* **Exercise**: Lines with the word "wrist" in them are the ones to copy from the records.

* **Limb landmark coordinates**:

-- -- --

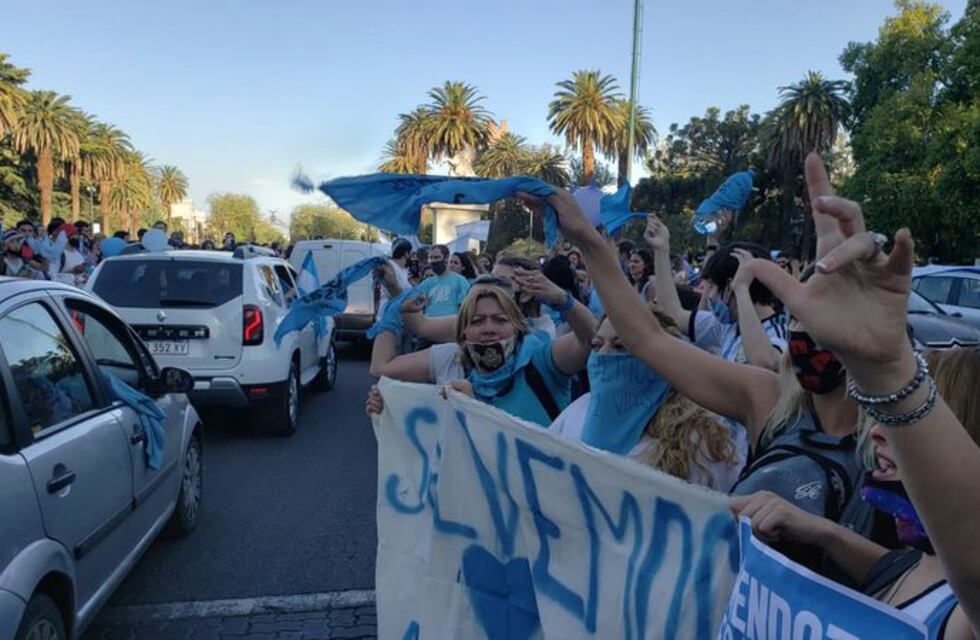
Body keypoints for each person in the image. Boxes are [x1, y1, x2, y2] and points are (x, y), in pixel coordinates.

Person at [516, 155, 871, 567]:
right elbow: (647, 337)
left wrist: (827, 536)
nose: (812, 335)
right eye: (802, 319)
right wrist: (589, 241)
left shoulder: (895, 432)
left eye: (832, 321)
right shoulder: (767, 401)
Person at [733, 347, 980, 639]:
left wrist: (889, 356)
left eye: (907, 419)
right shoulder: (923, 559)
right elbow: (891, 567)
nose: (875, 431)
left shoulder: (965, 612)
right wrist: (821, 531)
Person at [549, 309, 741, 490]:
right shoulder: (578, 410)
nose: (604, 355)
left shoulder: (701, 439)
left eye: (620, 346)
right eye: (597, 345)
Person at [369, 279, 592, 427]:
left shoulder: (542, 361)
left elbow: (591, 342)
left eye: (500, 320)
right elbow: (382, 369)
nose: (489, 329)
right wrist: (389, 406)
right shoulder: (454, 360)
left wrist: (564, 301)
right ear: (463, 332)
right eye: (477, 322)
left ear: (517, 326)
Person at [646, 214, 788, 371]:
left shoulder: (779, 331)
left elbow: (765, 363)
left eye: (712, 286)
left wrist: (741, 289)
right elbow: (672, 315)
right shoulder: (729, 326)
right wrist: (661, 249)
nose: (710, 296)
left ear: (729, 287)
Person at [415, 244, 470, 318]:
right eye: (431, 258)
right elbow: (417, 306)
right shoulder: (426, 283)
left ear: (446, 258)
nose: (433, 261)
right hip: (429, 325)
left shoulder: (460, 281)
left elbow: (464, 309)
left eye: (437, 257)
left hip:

-- -- --

* **Output of the task**:
left wrist: (827, 536)
right wrist: (589, 241)
left wrist: (889, 356)
right wrist: (821, 531)
right wrist: (389, 406)
left wrist: (564, 301)
left wrist: (741, 289)
right wrist: (661, 249)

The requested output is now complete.